Alleen een revolutie in het Westen kan de Oktoberrevolutie van de nederlaag redden. De theorie van “socialisme in één land” is in alle opzichten onjuist. Het hele programma van de Communistische Internationale is net zo vals. Het aannemen van dit programma zou betekenen dat de trein van de revolutie van het spoor wordt gegooid. De eerste voorwaarde voor het succes van de Franse arbeidersklasse is de volledige onafhankelijkheid van haar voorhoede van de nationalistische en conservatieve Sovjet-bureaucratie. Uiteraard heeft de Communistische Partij het recht om het programma van de Communistische Internationale voor te stellen als basis voor de eenwording: zij kan nauwelijks een ander programma aanbieden. Maar revolutionaire marxisten, die hun verantwoordelijkheid voor het lot van de arbeidersklasse begrijpen, moeten het programma van Boecharin-Stalin aan meedogenloze kritiek onderwerpen. Eenheid is iets prachtig, maar niet op een verrotte basis. De progressieve taak is om de socialistische en communistische arbeiders te verenigen op de grondslag van het internationale programma van Marx en Lenin. De belangen van de wereldwijde arbeidersklasse en de belangen van de Sovjet-Unie (ze zijn niet anders) vereisen dezelfde strijd tegen het stalinisme als tegen het reformisme.
***
De twee Internationales, niet alleen de Tweede maar ook de Derde, zijn bezoedeld tot op het bot. De bewijzen van de geschiedenis zijn niet misleidend. Grote gebeurtenissen (China, Engeland, Duitsland, Oostenrijk, Spanje) hebben hun oordeel gegeven. Tegen het in de Saar gevestigde vonnis is geen verder beroep mogelijk. De voorbereiding van een nieuwe internationale, rustend op de tragische lessen van de laatste tien jaar, is aan de orde van de dag. Deze machtige taak is nauw verbonden met de hele voortgang van de klassenstrijd, vooral met de strijd tegen het fascisme in Frankrijk. Om de vijand te overwinnen moet de voorhoede van de arbeidersklasse de methoden van het revolutionair marxisme, methoden die zowel met het opportunisme als met het stalinisme onverenigbaar zijn, verwerken. Zullen we erin slagen deze taak te vervullen? Engels schreef ooit: “De Fransen vinden altijd nieuw leven in de aanloop naar strijd.” Laten we hopen dat de inschatting van onze grote leraar deze keer volledig zal uitkomen. De overwinning van de Franse arbeidersklasse is echter alleen denkbaar als er uit het vuur van de strijd een werkelijk revolutionaire partij voortkomt die de hoeksteen van de nieuwe internationale zal worden. Deze weg zal de kortste, de voordeligste en de gunstigste zijn voor de internationale revolutie.

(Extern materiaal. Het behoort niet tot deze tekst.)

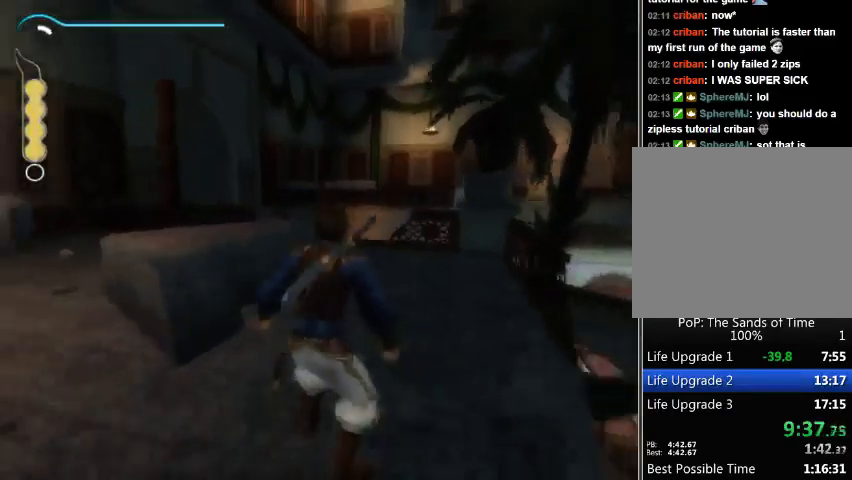
{"buttons": [], "left_stick": "center", "right_stick": "center", "events": [[233, "X", "down"], [367, "X", "up"]]}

Het zou dom zijn om te zeggen dat succes verzekerd is. Als de overwinning mogelijk is, wordt ook de nederlaag helaas niet uitgesloten. Het huidige beleid van het eenheidsfront, net als dat van de twee vakbondsorganisaties[25], vergemakkelijkt de overwinning niet, maar brengt deze in gevaar. Het is volstrekt duidelijk dat in het geval van de verplettering van de Franse arbeidersklasse de twee partijen definitief van het toneel zullen verdwijnen. De noodzaak van een nieuwe internationale, op nieuwe fundamenten, zou dan voor elke arbeider duidelijk worden. Maar het is ook volstrekt duidelijk dat in het geval van de triomf van het fascisme in Frankrijk de bouw van de Vierde Internationale op duizend hindernissen zou stuiten en uiterst traag zou verlopen; en dat het centrum van de hele revolutionaire beweging, uit alle macht, zou worden overgeheveld naar Amerika.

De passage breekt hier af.